The Conference will probe questions like: What is logistics in the eyes of government? Logistics had its roots in the war model of organization, politics and the specific apparatus of that organisation. Thus in any construction of a war model, what are taken into account are considerations of logistics – therefore of movement of men and vehicles, communication, civil supplies, storage, terrain, facilities of entry and exit, construction of walls, canals, roads, trenches, depots, and bridges, or negotiating them, and finally watch and gaze, therefore of constructions of towers, and routes of policing and patrol – considerations uppermost in army planning. All these also imply particular way/s a territory for war making is to be was organised, such as choice of terrain, season, etc. All these as the histories of war reveal, are primarily a matter of logistics and logistical planning.

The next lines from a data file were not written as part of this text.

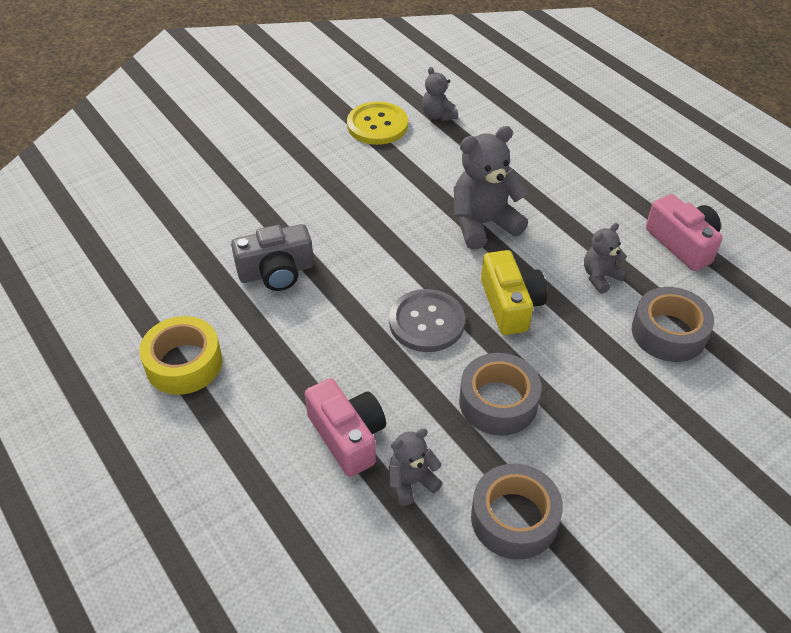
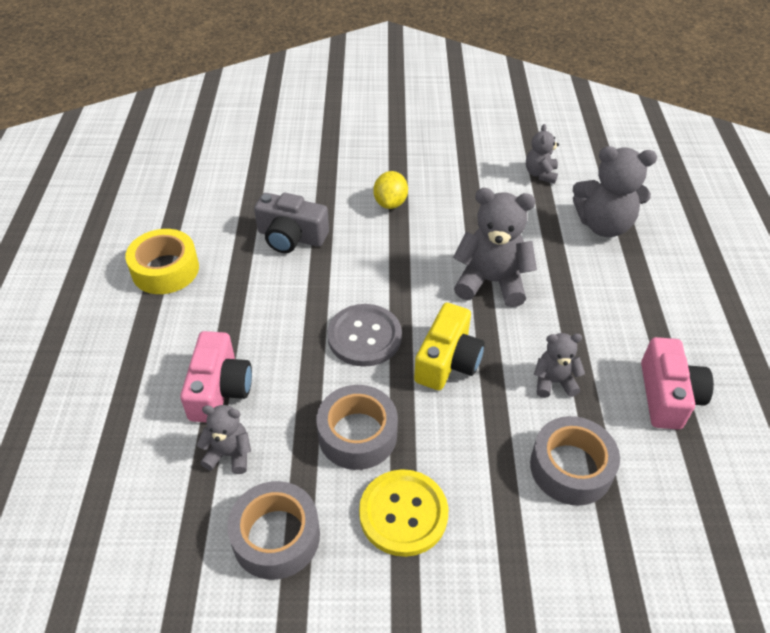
camera: 35 degrees right, 0 degrees up
yellow button [347,102,408,145] -> yellow button moved to [359,469,448,557]
none -> yellow lemon [373,171,408,209]
none -> grey teddy bear [573,146,657,237]

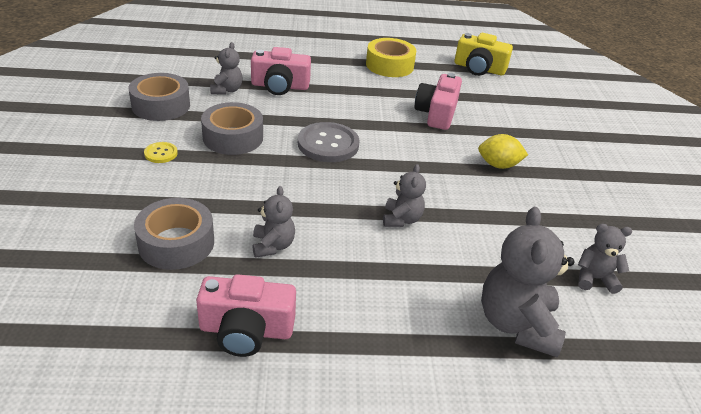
camera: 85 degrees right, 10 degrees down
grey camera [254,193,329,253] -> pink camera [414,73,462,130]
yellow button [359,469,448,557] -> yellow button [144,142,178,163], size x0.49
yellow camera [414,303,485,390] -> yellow camera moved to [455,33,513,76]
grey teddy bear [453,188,537,307] -> grey teddy bear [383,164,426,227], size x0.55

Equally important will be the issue for discussion: How much of this war mode of governance has been incorporated in civilian mode of governance? In order to govern societies, how is “control of bodies” ensured? One can add to these queries the insights and the experiences of a post-colonial society such as India, where the imperative of development is acute, and the idea of “development” has caught hold of nationalist imagination to an almost unimaginable extent, adding new impetus to logistics and logistical planning of the society. War and development, or to be more precise, the war mode and developmental mode of politics have coalesced to give logistical planning a new urgency in governmental thinking and rationality. This is a new situation unanticipated in traditional theories of government.

The real “logistical age” in the social narrative of India began in the last twenty years, based however on the long lineage of the railways and telegraph To name some of the eye catching developments in the recent years: massive construction of border roads, airports, opening up of the Indian sky to private airlines, new highways, gas pipelines, hi-tech cities, satellite monitoring, news technologies in climate forecast, improved capacity of disaster management, spurt in surface transport, increase in container traffic, new software for networking information and agencies, new and longer transmission lines, improved telecommunications including satellite phones and broadband services, increased capacity to deploy human power and material, enlarged storage capacity, new townships, and finally new defence equipments. These things – more than anything else, like as new industry, or improved agricultural productivity, or increase in small irrigation, or sustained entrepreneurship at local level, or massive increase in primary education and primary health services – are the marks of development. They are also the staple agenda of governance. In such cases, logistical awareness is more like an inbuilt feature of governance, guiding governmental rationality. In all these again, one has to note the gradual emergence of a redesigning of the territory, and thus a re-division of labour. For instance, there are logistical divides marking the territory. Again, different kinds of flows mark the territory differentially.

The conference proposes to be an occasion for exchanges on studies on logistical governance. We invite panels / papers on related themes such as:

  • The logistics of population mobilisation, control, management, and the phenomenon of transit labour
  • Developmental logistics
  • Logistics of elections
  • The development of border roads
  • Disaster Management
  • Impact of military administration on civilian governance
  • Control regimes of mobile diseases
  • The economy of logistics

The last date for sending proposals and abstracts is 31 March 2011, and the last date for receiving papers will be 31 July 2011. Please send proposals or abstracts to [email protected]

CRG will have no fund for travel assistance to participants. However it will provide accommodation for 3 nights. The registration fee for the conference will be Rs. 500 (Five hundred rupees) only.